A origem do CBHSF se vinculou, igualmente, ao aumento exponencial da consciência ambiental, que se verificou principalmente ao longo da década de 1980, legando ao mundo o conceito de desenvolvimento sustentável. O avanço foi contemplado na Constituição de 1988, que estabeleceu, a um só tempo, o direito ao meio ambiente ecologicamente equilibrado e o dever, tanto do poder público quanto da coletividade, de defendê-lo e preservá-lo para as presentes e futuras gerações.

Os novos fundamentos legais e a nova mentalidade ambientalista exigiram uma nova lógica para a formulação das intervenções públicas. Assim é que, ao longo da década de 1990 os países se debruçaram sobre a tarefa de construção de uma agenda mínima e inovadora para a recuperação e a preservação do meio ambiente. No final da década o Brasil erigiu o marco legal para um dos seus recursos naturais mais valiosos e estratégicos: a água.

A Lei federal 9.433, ou Lei das Águas, promulgada em 8 de janeiro de 1997, com inspiração na legislação congênere da França, instituiu a política nacional e criou o Sistema Nacional de Gerenciamento dos Recursos Hídricos – SINGREH, definindo, de forma objetiva, seis fundamentos jurídicos, quais sejam:

Esses pilares abriam a possibilidade de retirar a gestão da esfera exclusiva do poder público, agregando outras instâncias e atores, e de remeter o assunto diretamente ao ambiente onde se faz o uso da água, ou seja, a bacia. Em rios de domínio da União, as primeiras iniciativas aconteceram nas bacias dos rios Paraiba do Sul, Pomba Muriaé, Doce e São Francisco.

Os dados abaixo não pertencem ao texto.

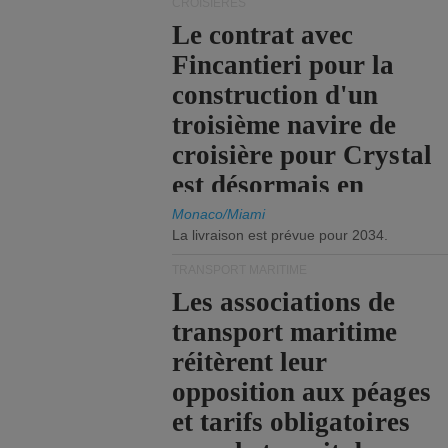
CROISIÈRES
Le contrat avec
Fincantieri pour la
construction d'un
troisième navire de
croisière pour Crystal
est désormais en
vigueur.
Monaco/Miami
La livraison est prévue pour 2034.
TRANSPORT MARITIME
Les associations de
transport maritime
réitèrent leur
opposition aux péages
et tarifs obligatoires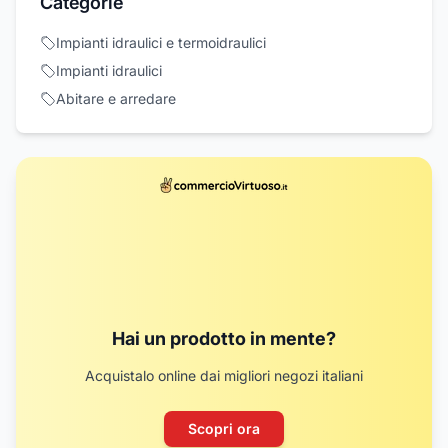
Categorie
Impianti idraulici e termoidraulici
Impianti idraulici
Abitare e arredare
Hai un prodotto in mente?
Acquistalo online dai migliori negozi italiani
Scopri ora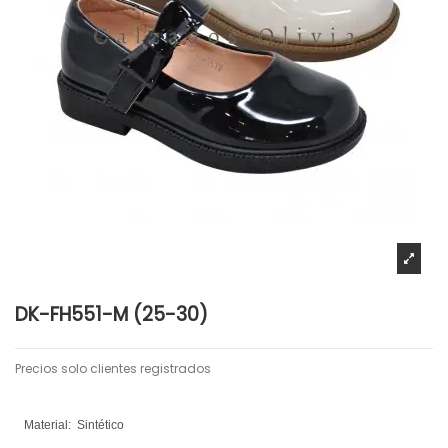
DK-FH551-M (25-30)
Precios solo clientes registrados
Material:
Sintético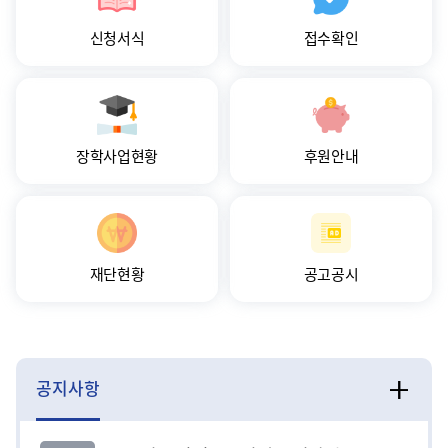
신청서식
접수확인
장학사업현황
후원안내
재단현황
공고공시
공지사항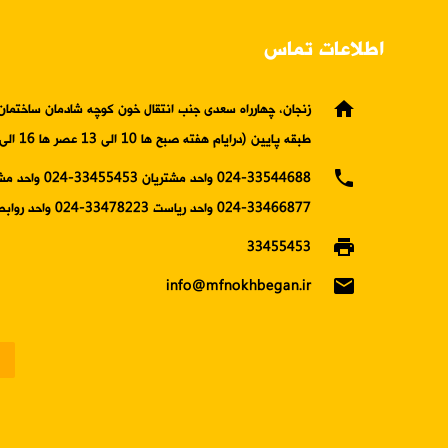
اطلاعات تماس
home
زنجان، چهارراه سعدی جنب انتقال خون کوچه شادمان ساختمان 
طبقه پایین (درایام هفته صبح ها 10 الی 13 عصر ها 16 الی19)
phone
024-33544688 واحد مشتریان 5453
33466877-024 واحد ریاست 33478223-024 واحد روابط عمومی
print
33455453
email
info@mfnokhbegan.ir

No rio São Francisco a experiência se revestiu de grande significado, em razão da dimensão e complexidade da bacia. Como nenhum outro no território brasileiro, o rio integra, ao longo dos seus 2.700 quilômetros de extensão, duas importantes regiões – Sudeste e Nordeste – e nada menos que sete unidades federativas – Minas Gerais, Bahia, Pernambuco, Alagoas, Sergipe, Goiás e o Distrito Federal – abrangendo 503 municípios e uma população estimada de 15,5 milhões de pessoas, numa área de 634 mil quilômetros quadrados.

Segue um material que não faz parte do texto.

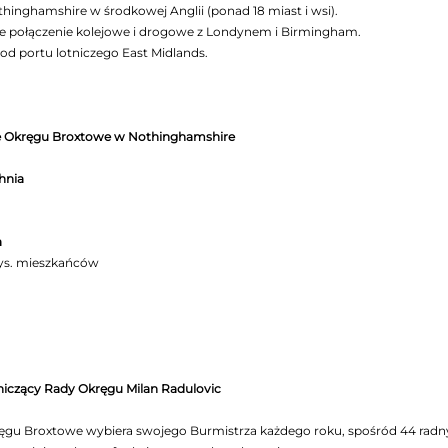
hinghamshire w środkowej Anglii (ponad 18 miast i wsi).
e połączenie kolejowe i drogowe z Londynem i Birmingham.
od portu lotniczego East Midlands.
e Okręgu Broxtowe w Nothinghamshire
hnia
a
tys. mieszkańców
iczący Rady Okręgu Milan Radulovic
ęgu Broxtowe wybiera swojego Burmistrza każdego roku, spośród 44 rad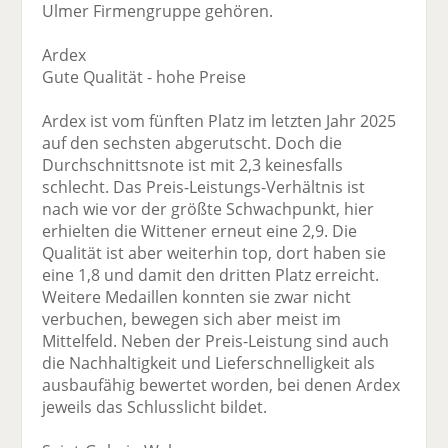
Ulmer Firmengruppe gehören.
Ardex
Gute Qualität - hohe Preise
Ardex ist vom fünften Platz im letzten Jahr 2025
auf den sechsten abgerutscht. Doch die
Durchschnittsnote ist mit 2,3 keinesfalls
schlecht. Das Preis-Leistungs-Verhältnis ist
nach wie vor der größte Schwachpunkt, hier
erhielten die Wittener erneut eine 2,9. Die
Qualität ist aber weiterhin top, dort haben sie
eine 1,8 und damit den dritten Platz erreicht.
Weitere Medaillen konnten sie zwar nicht
verbuchen, bewegen sich aber meist im
Mittelfeld. Neben der Preis-Leistung sind auch
die Nachhaltigkeit und Lieferschnelligkeit als
ausbaufähig bewertet worden, bei denen Ardex
jeweils das Schlusslicht bildet.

Tamanha magnitude se encontrava comprometida, em praticamente todo o curso, da nascente à foz, pelo uso predatório e consequentes danos ambientais. O rio sofria os impactos dos barramentos das águas, do desmatamentos das matas ciliares, do assoreamento do leito, de resíduos de atividades mineradoras e industriais, além do saneamento precário dos núcleos residenciais da bacia.

O aumento da demanda hídrica, por sua vez, acarretava conflitos de usos, envolvendo principalmente os interesses de agricultores irrigantes, empresas de abastecimento de água e sistemas de geração de energia hidroelétrica.

Aplicar a nova e avançada legislação à bacia do São Francisco significava, a um só tempo, construir o caminho para a superação do inaceitável passivo de degradação ambiental e para a potencialização do seu extraordinário ativo de água doce. Significou assumir o patrimônio representado pelo rio, com todos os negativos e positivos da sua contabilidade, a fim de implantar e desenvolver uma gestão capaz de assegurar, de forma racional e justa, os usos múltiplos, a preservação do ecossistema e o bem-estar do povo que mora no vale.

Começava ali uma nova e desafiante história, trilhada com invulgar coragem e tenacidade pelos homens e mulheres que abraçaram a tarefa de construir uma gestão sustentável para a bacia do rio São Francisco.